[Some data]

==*==

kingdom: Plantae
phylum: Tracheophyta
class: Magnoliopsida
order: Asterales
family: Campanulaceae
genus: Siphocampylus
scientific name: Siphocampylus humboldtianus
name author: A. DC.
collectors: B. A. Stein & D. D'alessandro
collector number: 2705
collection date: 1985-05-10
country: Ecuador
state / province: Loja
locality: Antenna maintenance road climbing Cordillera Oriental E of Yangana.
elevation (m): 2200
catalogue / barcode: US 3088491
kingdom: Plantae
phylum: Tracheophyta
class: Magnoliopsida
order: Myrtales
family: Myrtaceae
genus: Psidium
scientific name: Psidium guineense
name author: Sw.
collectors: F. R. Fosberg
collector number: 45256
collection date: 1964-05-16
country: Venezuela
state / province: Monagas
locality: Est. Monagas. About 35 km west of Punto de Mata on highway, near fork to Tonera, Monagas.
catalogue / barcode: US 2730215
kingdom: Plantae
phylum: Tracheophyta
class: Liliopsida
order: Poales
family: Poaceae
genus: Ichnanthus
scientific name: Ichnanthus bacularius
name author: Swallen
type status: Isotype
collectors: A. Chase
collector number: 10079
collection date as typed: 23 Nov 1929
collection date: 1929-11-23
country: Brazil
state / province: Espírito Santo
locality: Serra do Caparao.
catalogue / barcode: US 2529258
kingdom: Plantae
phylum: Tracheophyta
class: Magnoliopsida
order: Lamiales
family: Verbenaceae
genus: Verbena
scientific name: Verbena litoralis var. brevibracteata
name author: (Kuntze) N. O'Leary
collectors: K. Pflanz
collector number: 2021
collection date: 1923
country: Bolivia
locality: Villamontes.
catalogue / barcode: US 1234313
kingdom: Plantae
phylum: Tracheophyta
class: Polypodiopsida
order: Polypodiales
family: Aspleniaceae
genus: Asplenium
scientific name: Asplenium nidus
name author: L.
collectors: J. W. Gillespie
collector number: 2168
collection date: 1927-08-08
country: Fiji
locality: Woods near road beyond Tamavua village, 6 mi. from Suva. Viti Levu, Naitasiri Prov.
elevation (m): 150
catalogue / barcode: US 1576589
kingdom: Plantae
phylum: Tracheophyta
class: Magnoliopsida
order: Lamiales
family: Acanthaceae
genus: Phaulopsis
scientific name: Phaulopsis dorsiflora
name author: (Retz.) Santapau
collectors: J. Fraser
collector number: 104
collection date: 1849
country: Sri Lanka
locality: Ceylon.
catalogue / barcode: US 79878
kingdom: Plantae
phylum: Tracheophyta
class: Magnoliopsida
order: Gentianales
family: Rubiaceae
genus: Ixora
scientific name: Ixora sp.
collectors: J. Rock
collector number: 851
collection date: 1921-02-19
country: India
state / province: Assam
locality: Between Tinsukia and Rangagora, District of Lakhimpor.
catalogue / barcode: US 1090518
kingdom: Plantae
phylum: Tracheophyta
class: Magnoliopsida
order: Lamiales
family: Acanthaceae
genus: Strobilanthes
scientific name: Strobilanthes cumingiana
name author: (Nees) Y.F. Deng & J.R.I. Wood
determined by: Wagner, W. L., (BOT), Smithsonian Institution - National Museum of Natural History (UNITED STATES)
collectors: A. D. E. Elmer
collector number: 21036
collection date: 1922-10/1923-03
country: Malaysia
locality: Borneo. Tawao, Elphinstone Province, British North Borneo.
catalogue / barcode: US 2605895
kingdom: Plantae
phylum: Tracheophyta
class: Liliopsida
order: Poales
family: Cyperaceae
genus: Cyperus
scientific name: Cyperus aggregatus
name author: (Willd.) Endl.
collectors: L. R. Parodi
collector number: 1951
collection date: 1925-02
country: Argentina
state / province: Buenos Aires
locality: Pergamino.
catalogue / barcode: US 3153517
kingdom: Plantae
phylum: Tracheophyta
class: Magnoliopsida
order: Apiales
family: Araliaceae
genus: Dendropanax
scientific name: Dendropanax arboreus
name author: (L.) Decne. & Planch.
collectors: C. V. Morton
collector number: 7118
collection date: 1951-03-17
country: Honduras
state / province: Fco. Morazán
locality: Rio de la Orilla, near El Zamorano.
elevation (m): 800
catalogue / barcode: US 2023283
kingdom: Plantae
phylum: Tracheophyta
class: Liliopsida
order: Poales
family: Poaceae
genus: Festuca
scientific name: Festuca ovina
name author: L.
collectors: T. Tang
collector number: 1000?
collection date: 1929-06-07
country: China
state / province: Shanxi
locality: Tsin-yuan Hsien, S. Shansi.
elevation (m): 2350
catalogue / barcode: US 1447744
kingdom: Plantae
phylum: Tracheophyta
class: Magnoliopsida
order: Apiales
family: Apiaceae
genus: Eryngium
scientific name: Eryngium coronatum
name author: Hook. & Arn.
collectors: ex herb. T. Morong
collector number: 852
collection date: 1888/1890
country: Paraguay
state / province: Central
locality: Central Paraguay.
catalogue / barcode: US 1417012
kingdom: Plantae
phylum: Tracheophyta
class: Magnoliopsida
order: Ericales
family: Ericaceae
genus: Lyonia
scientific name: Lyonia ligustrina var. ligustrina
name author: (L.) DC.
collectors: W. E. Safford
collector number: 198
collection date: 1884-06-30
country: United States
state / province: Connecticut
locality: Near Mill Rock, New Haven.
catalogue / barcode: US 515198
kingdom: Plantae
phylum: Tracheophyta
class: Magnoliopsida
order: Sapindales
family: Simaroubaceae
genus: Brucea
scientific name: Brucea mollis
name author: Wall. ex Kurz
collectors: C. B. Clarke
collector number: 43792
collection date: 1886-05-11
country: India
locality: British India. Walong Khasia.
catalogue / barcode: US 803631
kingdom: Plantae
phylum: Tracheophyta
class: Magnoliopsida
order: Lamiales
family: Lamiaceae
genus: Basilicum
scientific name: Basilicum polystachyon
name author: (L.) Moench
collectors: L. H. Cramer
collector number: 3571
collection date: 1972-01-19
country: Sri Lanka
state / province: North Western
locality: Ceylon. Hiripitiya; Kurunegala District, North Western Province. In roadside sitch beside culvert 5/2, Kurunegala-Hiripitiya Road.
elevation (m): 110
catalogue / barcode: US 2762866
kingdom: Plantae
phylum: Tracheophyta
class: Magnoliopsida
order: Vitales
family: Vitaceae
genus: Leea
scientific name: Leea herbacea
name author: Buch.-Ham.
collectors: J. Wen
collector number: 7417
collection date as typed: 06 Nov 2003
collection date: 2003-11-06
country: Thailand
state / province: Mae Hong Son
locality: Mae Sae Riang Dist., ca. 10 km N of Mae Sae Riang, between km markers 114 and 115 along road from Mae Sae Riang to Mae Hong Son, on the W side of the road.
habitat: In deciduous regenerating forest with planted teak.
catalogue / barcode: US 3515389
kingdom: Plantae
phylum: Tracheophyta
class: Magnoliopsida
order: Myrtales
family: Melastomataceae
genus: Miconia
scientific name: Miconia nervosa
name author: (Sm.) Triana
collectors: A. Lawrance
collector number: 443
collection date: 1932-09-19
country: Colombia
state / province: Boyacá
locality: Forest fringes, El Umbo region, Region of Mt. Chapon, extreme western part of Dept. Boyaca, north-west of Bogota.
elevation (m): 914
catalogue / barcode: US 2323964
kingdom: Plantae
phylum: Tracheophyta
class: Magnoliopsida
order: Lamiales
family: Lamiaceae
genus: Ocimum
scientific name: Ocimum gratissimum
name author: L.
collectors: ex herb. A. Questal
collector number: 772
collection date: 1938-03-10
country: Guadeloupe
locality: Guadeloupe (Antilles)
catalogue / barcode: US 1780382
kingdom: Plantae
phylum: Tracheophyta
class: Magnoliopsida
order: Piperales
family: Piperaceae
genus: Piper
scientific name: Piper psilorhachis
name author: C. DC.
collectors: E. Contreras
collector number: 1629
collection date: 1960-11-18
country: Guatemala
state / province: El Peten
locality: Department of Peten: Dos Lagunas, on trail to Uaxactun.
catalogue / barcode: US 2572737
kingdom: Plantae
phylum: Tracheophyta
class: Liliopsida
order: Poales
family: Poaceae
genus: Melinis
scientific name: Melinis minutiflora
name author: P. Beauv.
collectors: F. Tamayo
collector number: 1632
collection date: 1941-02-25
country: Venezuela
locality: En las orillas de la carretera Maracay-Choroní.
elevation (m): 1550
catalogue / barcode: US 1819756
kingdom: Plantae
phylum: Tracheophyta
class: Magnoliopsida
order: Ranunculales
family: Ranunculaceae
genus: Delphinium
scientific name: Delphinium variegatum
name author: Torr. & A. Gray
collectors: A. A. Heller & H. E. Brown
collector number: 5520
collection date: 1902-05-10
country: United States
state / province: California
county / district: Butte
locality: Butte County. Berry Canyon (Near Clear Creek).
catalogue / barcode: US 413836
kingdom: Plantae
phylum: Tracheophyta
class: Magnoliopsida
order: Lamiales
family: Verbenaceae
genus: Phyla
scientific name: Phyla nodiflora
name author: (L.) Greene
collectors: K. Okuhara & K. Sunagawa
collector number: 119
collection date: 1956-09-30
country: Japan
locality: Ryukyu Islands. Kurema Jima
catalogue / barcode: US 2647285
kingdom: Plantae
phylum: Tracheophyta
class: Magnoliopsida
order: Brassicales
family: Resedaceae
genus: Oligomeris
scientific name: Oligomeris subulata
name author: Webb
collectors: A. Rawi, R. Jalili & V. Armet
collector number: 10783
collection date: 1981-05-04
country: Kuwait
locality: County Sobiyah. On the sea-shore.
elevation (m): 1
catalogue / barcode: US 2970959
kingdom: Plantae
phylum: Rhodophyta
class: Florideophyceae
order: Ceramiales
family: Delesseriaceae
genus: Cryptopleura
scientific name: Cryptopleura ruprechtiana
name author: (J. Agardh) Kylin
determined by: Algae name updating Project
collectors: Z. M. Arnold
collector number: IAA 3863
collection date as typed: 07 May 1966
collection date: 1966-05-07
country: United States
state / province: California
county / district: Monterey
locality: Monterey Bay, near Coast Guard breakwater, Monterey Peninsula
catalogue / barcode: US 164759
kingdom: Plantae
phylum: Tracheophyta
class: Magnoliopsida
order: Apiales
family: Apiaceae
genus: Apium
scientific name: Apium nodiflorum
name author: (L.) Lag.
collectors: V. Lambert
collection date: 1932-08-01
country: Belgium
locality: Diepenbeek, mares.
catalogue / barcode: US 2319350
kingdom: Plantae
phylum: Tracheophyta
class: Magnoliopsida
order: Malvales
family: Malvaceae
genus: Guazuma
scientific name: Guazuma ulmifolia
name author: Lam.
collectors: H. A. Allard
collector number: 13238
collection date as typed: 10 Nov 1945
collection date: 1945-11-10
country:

==*==

Directions for this task –
Copy the data above character for character, from the very start through the line containing "collection date: 1927-08-08", both ends included.

Final result –
kingdom: Plantae
phylum: Tracheophyta
class: Magnoliopsida
order: Asterales
family: Campanulaceae
genus: Siphocampylus
scientific name: Siphocampylus humboldtianus
name author: A. DC.
collectors: B. A. Stein & D. D'alessandro
collector number: 2705
collection date: 1985-05-10
country: Ecuador
state / province: Loja
locality: Antenna maintenance road climbing Cordillera Oriental E of Yangana.
elevation (m): 2200
catalogue / barcode: US 3088491
kingdom: Plantae
phylum: Tracheophyta
class: Magnoliopsida
order: Myrtales
family: Myrtaceae
genus: Psidium
scientific name: Psidium guineense
name author: Sw.
collectors: F. R. Fosberg
collector number: 45256
collection date: 1964-05-16
country: Venezuela
state / province: Monagas
locality: Est. Monagas. About 35 km west of Punto de Mata on highway, near fork to Tonera, Monagas.
catalogue / barcode: US 2730215
kingdom: Plantae
phylum: Tracheophyta
class: Liliopsida
order: Poales
family: Poaceae
genus: Ichnanthus
scientific name: Ichnanthus bacularius
name author: Swallen
type status: Isotype
collectors: A. Chase
collector number: 10079
collection date as typed: 23 Nov 1929
collection date: 1929-11-23
country: Brazil
state / province: Espírito Santo
locality: Serra do Caparao.
catalogue / barcode: US 2529258
kingdom: Plantae
phylum: Tracheophyta
class: Magnoliopsida
order: Lamiales
family: Verbenaceae
genus: Verbena
scientific name: Verbena litoralis var. brevibracteata
name author: (Kuntze) N. O'Leary
collectors: K. Pflanz
collector number: 2021
collection date: 1923
country: Bolivia
locality: Villamontes.
catalogue / barcode: US 1234313
kingdom: Plantae
phylum: Tracheophyta
class: Polypodiopsida
order: Polypodiales
family: Aspleniaceae
genus: Asplenium
scientific name: Asplenium nidus
name author: L.
collectors: J. W. Gillespie
collector number: 2168
collection date: 1927-08-08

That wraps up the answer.